Saturday, July 4, 2009

Cy Twombly, Menil Collection, Houston



I sit alone in the Cy Twombly gallery in Houston, surrounded by silence and beauty. I can’t remember the last time I had the privilege and luxury of being alone with such magnificent paintings, just me and the paintings. I sit opposite Untitled (Say Goodbye Catullus, to the Shores of Asia Minor) 1994 . The colors are brilliant–blue, yellow, red, yellow —complicated, rendered uncertain by the black scrawls that erase them, rethink them. I am struck by the echoes of Rauschenberg in this painting, the Rauschenberg I saw two days ago, Gilder. I often get close to Twombly via Rauschenberg, but today I realize it makes no sense to compare them. Still, I see the lines, the loose brushstrokes of the artist at work, in the process of thinking, just as I had on Rauschenberg's canvas a couple of days ago. The strokes, the dissolution and disappointment of color as it bleeds, drips, runs off the edge of the canvas are so like Rauschenberg’s Gilder. But the laying bare of the artist at work on this canvas is for me, today, where the resonance with Rauschenberg ends.
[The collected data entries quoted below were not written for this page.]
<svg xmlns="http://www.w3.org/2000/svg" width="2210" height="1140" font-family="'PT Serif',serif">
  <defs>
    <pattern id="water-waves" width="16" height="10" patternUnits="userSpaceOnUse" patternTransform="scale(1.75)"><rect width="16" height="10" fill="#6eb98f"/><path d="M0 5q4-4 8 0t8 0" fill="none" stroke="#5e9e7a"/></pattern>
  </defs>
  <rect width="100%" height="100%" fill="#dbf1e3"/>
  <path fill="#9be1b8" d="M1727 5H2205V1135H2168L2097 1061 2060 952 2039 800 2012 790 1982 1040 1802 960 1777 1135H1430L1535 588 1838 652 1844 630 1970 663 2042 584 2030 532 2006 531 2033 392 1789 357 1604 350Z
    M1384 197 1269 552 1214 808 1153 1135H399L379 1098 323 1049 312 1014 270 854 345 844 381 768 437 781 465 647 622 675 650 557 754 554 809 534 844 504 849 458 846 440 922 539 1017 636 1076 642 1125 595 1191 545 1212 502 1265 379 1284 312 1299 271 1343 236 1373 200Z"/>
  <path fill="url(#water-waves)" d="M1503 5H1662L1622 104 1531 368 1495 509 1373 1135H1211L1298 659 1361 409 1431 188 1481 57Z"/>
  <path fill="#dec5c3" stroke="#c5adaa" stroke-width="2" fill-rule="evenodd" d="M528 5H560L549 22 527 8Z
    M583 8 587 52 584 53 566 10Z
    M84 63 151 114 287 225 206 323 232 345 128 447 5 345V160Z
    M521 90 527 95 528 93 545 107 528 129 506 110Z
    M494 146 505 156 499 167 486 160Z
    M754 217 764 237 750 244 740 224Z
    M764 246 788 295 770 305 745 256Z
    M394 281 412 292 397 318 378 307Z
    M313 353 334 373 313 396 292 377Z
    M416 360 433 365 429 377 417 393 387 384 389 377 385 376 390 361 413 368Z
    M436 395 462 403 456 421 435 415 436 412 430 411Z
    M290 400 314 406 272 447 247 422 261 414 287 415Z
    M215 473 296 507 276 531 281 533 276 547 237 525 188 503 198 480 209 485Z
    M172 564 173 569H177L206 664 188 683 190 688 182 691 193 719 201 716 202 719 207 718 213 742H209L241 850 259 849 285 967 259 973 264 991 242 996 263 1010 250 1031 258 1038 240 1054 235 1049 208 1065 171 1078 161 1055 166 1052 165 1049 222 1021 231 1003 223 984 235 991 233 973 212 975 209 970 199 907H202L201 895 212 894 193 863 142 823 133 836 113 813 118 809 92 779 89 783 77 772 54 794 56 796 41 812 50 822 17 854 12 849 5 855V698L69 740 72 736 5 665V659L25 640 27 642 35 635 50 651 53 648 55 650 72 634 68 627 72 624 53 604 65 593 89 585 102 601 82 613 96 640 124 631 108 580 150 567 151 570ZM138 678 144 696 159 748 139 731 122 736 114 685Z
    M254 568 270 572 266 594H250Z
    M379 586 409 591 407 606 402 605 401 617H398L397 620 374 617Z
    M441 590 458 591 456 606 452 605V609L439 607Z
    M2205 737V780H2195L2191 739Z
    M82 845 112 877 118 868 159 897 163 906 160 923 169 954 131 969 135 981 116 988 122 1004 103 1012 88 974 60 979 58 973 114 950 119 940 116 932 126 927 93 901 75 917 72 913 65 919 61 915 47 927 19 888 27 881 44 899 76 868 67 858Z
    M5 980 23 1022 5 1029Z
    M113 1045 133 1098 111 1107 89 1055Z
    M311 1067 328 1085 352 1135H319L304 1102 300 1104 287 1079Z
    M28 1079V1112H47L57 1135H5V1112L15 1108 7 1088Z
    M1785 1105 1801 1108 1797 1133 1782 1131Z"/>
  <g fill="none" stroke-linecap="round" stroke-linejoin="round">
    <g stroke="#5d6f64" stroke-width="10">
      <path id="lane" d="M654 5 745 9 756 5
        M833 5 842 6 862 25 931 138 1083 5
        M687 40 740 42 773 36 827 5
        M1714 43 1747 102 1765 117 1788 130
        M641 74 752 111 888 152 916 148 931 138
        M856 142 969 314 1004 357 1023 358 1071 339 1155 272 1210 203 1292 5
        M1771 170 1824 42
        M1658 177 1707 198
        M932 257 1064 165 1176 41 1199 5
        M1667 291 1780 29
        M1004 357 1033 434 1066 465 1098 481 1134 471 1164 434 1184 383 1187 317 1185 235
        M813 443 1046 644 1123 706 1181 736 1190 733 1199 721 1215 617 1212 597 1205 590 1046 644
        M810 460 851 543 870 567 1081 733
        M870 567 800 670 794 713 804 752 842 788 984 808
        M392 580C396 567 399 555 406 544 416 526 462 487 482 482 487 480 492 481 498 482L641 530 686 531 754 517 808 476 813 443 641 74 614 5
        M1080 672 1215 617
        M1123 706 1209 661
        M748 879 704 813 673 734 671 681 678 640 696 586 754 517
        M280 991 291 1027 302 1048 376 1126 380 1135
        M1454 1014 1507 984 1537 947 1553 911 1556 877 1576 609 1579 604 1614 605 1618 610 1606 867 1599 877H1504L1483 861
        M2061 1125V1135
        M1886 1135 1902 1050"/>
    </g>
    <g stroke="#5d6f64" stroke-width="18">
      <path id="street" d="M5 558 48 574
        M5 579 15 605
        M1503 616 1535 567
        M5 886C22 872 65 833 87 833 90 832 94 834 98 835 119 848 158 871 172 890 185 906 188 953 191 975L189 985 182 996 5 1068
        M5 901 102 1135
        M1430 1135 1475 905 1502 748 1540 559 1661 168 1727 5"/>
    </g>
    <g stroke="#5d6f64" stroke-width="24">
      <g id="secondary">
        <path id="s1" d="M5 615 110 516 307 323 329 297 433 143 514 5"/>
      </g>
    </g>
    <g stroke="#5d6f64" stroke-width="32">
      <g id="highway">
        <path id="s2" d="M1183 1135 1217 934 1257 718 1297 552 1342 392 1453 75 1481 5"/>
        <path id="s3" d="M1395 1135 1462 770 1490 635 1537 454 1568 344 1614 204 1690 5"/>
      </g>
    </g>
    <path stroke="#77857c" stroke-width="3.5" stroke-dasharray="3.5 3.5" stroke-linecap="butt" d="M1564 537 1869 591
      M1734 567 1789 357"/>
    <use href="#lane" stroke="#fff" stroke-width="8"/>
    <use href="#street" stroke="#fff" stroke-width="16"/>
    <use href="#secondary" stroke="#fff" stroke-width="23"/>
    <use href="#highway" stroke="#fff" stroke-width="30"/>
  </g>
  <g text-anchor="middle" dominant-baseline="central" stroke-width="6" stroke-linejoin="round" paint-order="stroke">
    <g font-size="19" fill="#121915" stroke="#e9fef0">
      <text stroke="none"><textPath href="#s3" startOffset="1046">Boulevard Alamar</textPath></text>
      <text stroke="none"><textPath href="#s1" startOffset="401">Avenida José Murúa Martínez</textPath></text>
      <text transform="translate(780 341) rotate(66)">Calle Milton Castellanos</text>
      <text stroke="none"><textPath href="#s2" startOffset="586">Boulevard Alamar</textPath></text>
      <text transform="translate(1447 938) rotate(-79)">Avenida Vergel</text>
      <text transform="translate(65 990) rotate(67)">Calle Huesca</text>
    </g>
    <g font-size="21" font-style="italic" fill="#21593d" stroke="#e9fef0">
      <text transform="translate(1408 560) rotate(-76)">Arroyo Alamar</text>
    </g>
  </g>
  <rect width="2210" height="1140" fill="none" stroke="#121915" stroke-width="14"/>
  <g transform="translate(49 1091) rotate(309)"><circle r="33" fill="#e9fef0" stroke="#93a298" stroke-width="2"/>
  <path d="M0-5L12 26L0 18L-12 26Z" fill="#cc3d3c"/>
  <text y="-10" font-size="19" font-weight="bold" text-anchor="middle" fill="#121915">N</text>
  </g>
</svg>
Over dinner last night, Sharon and I talked about the movement, the drift of Twombly’s sculptures. She noted their sense of journey, reminding her of boats, and vessels. Our conversation prompted me to think of the paintings through a new lens. The sculptures are usually made of found pieces of wood. I remembered their fragility, the vulnerability of their material, their structure. This massive Untitled painting echoes that sense of floating, of movement off a canvas, where everything is ephemeral, on its way to inconsequence, the quest finding solace in its failure. It’s this sense of disappearance and disappointment that, today, overwhelmed me about Cy Twombly’s paintings.


A triptych that moves from right to left. How unusual. I remember Problem I, II, III in the Frankfurt Museum für Moderne Kunst, a triptych that moves from left to right, as we would read words in a book. But, this untitled triptych in Houston is different, entirely different: it is so enormous that I must physically walk its length, from right to left. The two side panels could not be more opposite. The right is replete with intense color, where paint melts, its tears streaking and staining the white face of the canvas. With the exception of the top right hand corner, the canvas is full — with emotive eruptions of anger, sadness, grief, love, with writing, and Twombly’s familiar scrawls. Poetry, “How you gaze beyond …” and I cannot decipher the rest. “… and yet there on the other shore under the dark gaze sun in your eyes you were there the other side the other dawn the other birth and yet there you were in the vast time by drop.” Again, it is the sea that inspires and holds the tension of this right panel. On the other side of the center panel, far at the other end of the gallery wall, on the other shore, the sun no longer shines in the eyes of the lost and lonely, calm and forgotten. Only a few wax scrawls remain, and an intense explosive flesh, white and pink painted gesture over which the light of the graphite inscription floats: “Shining white air trembling in white light reflected in the white flat sea”. All the color has dissolved, the intense emotion has dissipated, the color left, paint finally has fallen off the bottom of the canvas, where dissolution becomes a gesture of the resolution to the journey. This movement and disappearance speaks a narrative that doesn’t necessarily peter out, but one that no longer needs to be told. It reminds me of the tide as it comes up on the beachfront, and then leaves its trace when it goes back out to sea, with more important things to do and to say. And so, I, the viewer, in the end, am left with a sense of peace and serenity, as if I lie restfully in the white boat that takes me to the white light on the white sea. I drift.



On the journey to this blissful state of whiteness, as I walk the length of the painting, I am challenged by the familiar Twombly coagulations of thick paint, some bounded by black crayon, others resiliently, yet precariously, stuck to the canvas. There are scribbles and scrawls in crayon and graphite, reworked in grey paint, sometimes erased by the same flesh color that reaches stillness on the left hand side. And so, I have been on a journey: I have been carried along, I drifted with the boat, following the cry from one shore to the other, the demand of a painting, triptych in form, that drags me along its length. I have become the driftwood that Twombly finds lost at sea.